Un axe d’amélioration de lutte anti-blanchiment aux Émirats réside aussi dans les multiples définitions de la propriété réelle utilisées dans certaines zones franches, avec parfois l’absence de toute exigence en matière de divulgation du bénéficiaire effectif. Par ailleurs, la responsabilité et le directorship des sociétés en zones franches étant la plupart du temps léguées à des agents ou des prestataires de services, celles-ci ne possèdent souvent pas leurs sièges sociaux dans le pays, ce qui les soustrait aux contrôles stricts et révèle ainsi le fondement fracturé de l’architecture financière des EAU. Ceux-ci ont annoncé le 31 janvier 2023 la mise en place d’un impôt sur les sociétés (IS). Un changement de modèle pour le pays qui était l’un des derniers de la péninsule, avec Bahreïn, à ne pas en prélever.
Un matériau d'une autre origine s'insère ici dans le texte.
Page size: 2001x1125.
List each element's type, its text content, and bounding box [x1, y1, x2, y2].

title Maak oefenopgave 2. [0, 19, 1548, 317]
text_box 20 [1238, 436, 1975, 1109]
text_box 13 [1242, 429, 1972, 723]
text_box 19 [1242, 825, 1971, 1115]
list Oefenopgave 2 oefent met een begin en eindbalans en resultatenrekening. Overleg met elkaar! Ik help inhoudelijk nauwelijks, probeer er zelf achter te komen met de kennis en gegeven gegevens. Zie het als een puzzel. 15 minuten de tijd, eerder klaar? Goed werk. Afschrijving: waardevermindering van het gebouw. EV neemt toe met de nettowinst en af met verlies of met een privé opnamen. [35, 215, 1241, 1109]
Fixé à 9 % pour les bénéfices nets supérieurs à 90 000 EUR, le taux le plus bas de la région, il concernera toutes les entreprises, locales et étrangères… sauf celles installées dans les zones franches. L’IS répond à une triple contrainte : diversifier les recettes publiques qui reposaient à 55 % sur les hydrocarbures avant Covid, aligner le cadre des affaires sur les standards internationaux alors que le pays fait l’objet de pressions croissantes à ce sujet, tout en préservant son attractivité dans un contexte de concurrence régionale exacerbée.
Véritable État pivot entre Occident et Orient, entre univers normatif et Sud global, entre conservatisme islamique et havre de tolérance et de paix, entre terre d’accueil de tous les aventuriers et amitié avec la France, entre commerce avec l’Iran et guerres par procuration contre Téhéran au Yémen, les Émirats arabes unis ont étonné le monde par leur capacité à innover et tenir les promesses de leurs rêves les plus audacieux.
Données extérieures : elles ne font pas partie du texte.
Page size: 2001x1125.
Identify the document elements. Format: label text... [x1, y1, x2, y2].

Une puissance économique stabilisée
La réelle volonté de diversification de la production d’énergies fossiles permet au pays de montrer une transition, avec en 2023 près de 70 % de son économie hors du champ pétrolier et gazier, et la première place du podium régional (15e mondiale) pour l’attractivité des capitaux étrangers, selon le ministère émirien de l’Économie.
Les EAU sont aussi des éléments clés de stabilisation économique et financière grâce à la force de frappe de leurs fonds souverains, notamment l’ADIA qui représente la plus grande ligne d’investissements du monde, avec une politique « agnostique » en termes de prises de participations, c’est-à-dire sans rôle prédateur ni idéologique… à ce jour. Dirigée durant de nombreuses années par le Français Jean-Paul Villain, l’ADIA possède des participations dans la plupart des grands groupes mondiaux et détient la dette souveraine de nombreux États. Il apparaît donc fondamental pour la France de renforcer les liens économiques avec les EAU, sans oublier le sultanat d’Oman qui est également un État pivot du fait de sa position stratégique, de son histoire maritime et de son rôle clé dans les négociations discrètes avec l’Iran. Historiquement bien positionnée dans sa relation bilatérale avec Abu Dhabi, qui s’est renforcée ces dernières années tant sur les plans culturels (Sorbonne et Louvre) que militaires (base française et 27 milliards d’euros de ventes d’armements français en 2022 en hausse de 60 %), il convient donc que Paris accentue ses liens avec ces pays, tout en restant vigilants sur certains aspects laxistes en termes de régulation d’une économie en plein essor.